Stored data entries
-------

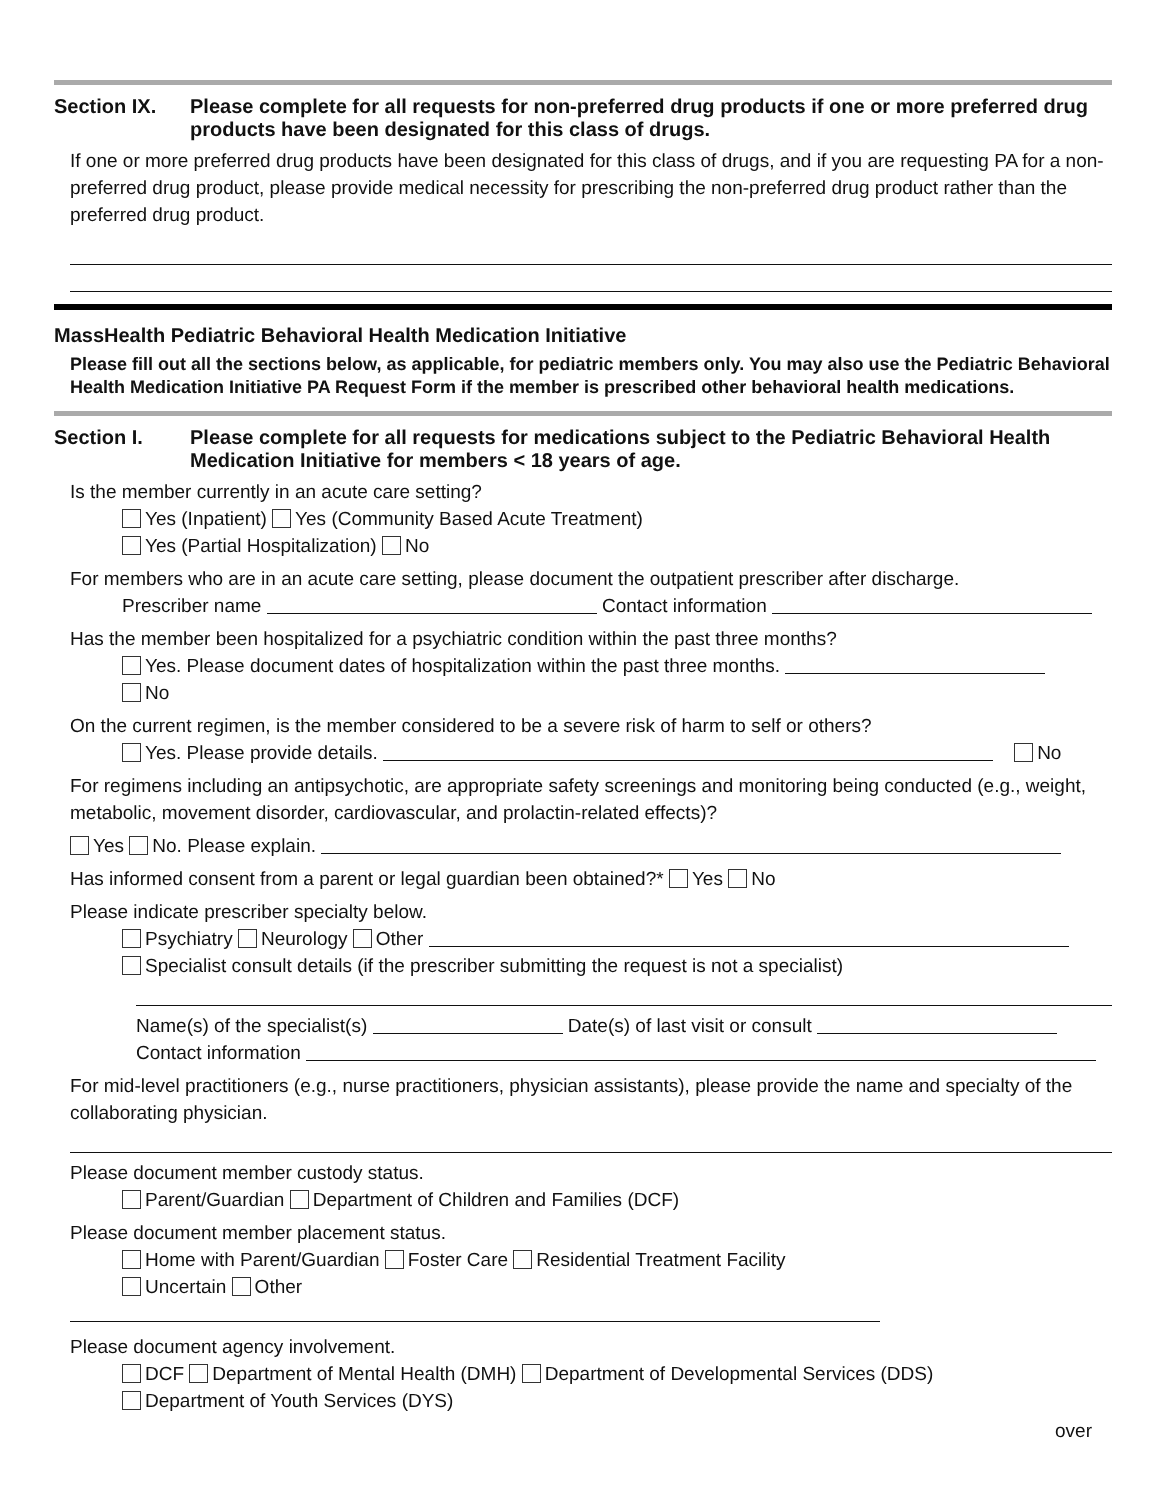Section IX. Please complete for all requests for non-preferred drug products if one or more preferred drug products have been designated for this class of drugs.
If one or more preferred drug products have been designated for this class of drugs, and if you are requesting PA for a non-preferred drug product, please provide medical necessity for prescribing the non-preferred drug product rather than the preferred drug product.
MassHealth Pediatric Behavioral Health Medication Initiative
Please fill out all the sections below, as applicable, for pediatric members only. You may also use the Pediatric Behavioral Health Medication Initiative PA Request Form if the member is prescribed other behavioral health medications.
Section I. Please complete for all requests for medications subject to the Pediatric Behavioral Health Medication Initiative for members < 18 years of age.
Is the member currently in an acute care setting?
Yes (Inpatient) Yes (Community Based Acute Treatment)
Yes (Partial Hospitalization) No
For members who are in an acute care setting, please document the outpatient prescriber after discharge.
Prescriber name Contact information
Has the member been hospitalized for a psychiatric condition within the past three months?
Yes. Please document dates of hospitalization within the past three months.
No
On the current regimen, is the member considered to be a severe risk of harm to self or others?
Yes. Please provide details. No
For regimens including an antipsychotic, are appropriate safety screenings and monitoring being conducted (e.g., weight, metabolic, movement disorder, cardiovascular, and prolactin-related effects)?
Yes No. Please explain.
Has informed consent from a parent or legal guardian been obtained?* Yes No
Please indicate prescriber specialty below.
Psychiatry Neurology Other
Specialist consult details (if the prescriber submitting the request is not a specialist)
Name(s) of the specialist(s) Date(s) of last visit or consult
Contact information
For mid-level practitioners (e.g., nurse practitioners, physician assistants), please provide the name and specialty of the collaborating physician.
Please document member custody status.
Parent/Guardian Department of Children and Families (DCF)
Please document member placement status.
Home with Parent/Guardian Foster Care Residential Treatment Facility
Uncertain Other
Please document agency involvement.
DCF Department of Mental Health (DMH) Department of Developmental Services (DDS)
Department of Youth Services (DYS)
over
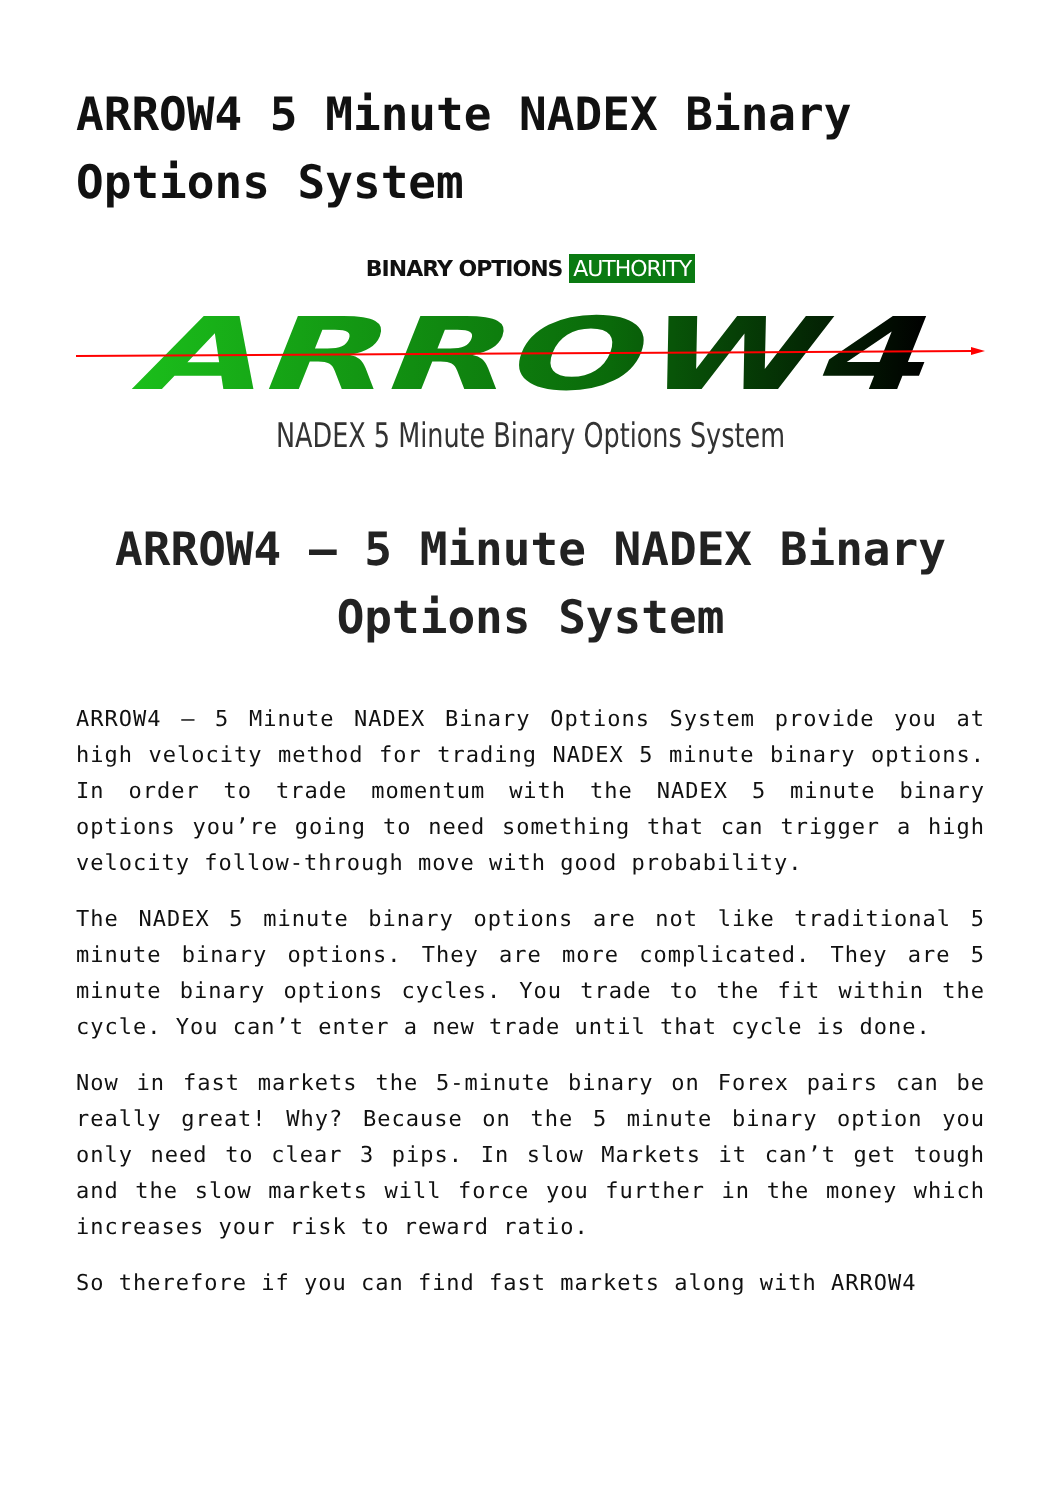ARROW4 5 Minute NADEX Binary Options System
BINARY OPTIONS AUTHORITY
ARROW4
NADEX 5 Minute Binary Options System
ARROW4 – 5 Minute NADEX Binary Options System
ARROW4 – 5 Minute NADEX Binary Options System provide you at high velocity method for trading NADEX 5 minute binary options. In order to trade momentum with the NADEX 5 minute binary options you’re going to need something that can trigger a high velocity follow-through move with good probability.
The NADEX 5 minute binary options are not like traditional 5 minute binary options. They are more complicated. They are 5 minute binary options cycles. You trade to the fit within the cycle. You can’t enter a new trade until that cycle is done.
Now in fast markets the 5-minute binary on Forex pairs can be really great! Why? Because on the 5 minute binary option you only need to clear 3 pips. In slow Markets it can’t get tough and the slow markets will force you further in the money which increases your risk to reward ratio.
So therefore if you can find fast markets along with ARROW4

-------

_Work to complete_
Look above for the line with "Specialist consult details" and the line with "ARROW4 – 5 Minute NADEX Binary Options System provide". Copy them and every line between, exactly, but no pictures.

_Written reply_
Specialist consult details (if the prescriber submitting the request is not a specialist)
Name(s) of the specialist(s) Date(s) of last visit or consult
Contact information
For mid-level practitioners (e.g., nurse practitioners, physician assistants), please provide the name and specialty of the collaborating physician.
Please document member custody status.
Parent/Guardian Department of Children and Families (DCF)
Please document member placement status.
Home with Parent/Guardian Foster Care Residential Treatment Facility
Uncertain Other
Please document agency involvement.
DCF Department of Mental Health (DMH) Department of Developmental Services (DDS)
Department of Youth Services (DYS)
over
ARROW4 5 Minute NADEX Binary Options System
BINARY OPTIONS AUTHORITY
ARROW4
NADEX 5 Minute Binary Options System
ARROW4 – 5 Minute NADEX Binary Options System
ARROW4 – 5 Minute NADEX Binary Options System provide you at high velocity method for trading NADEX 5 minute binary options. In order to trade momentum with the NADEX 5 minute binary options you’re going to need something that can trigger a high velocity follow-through move with good probability.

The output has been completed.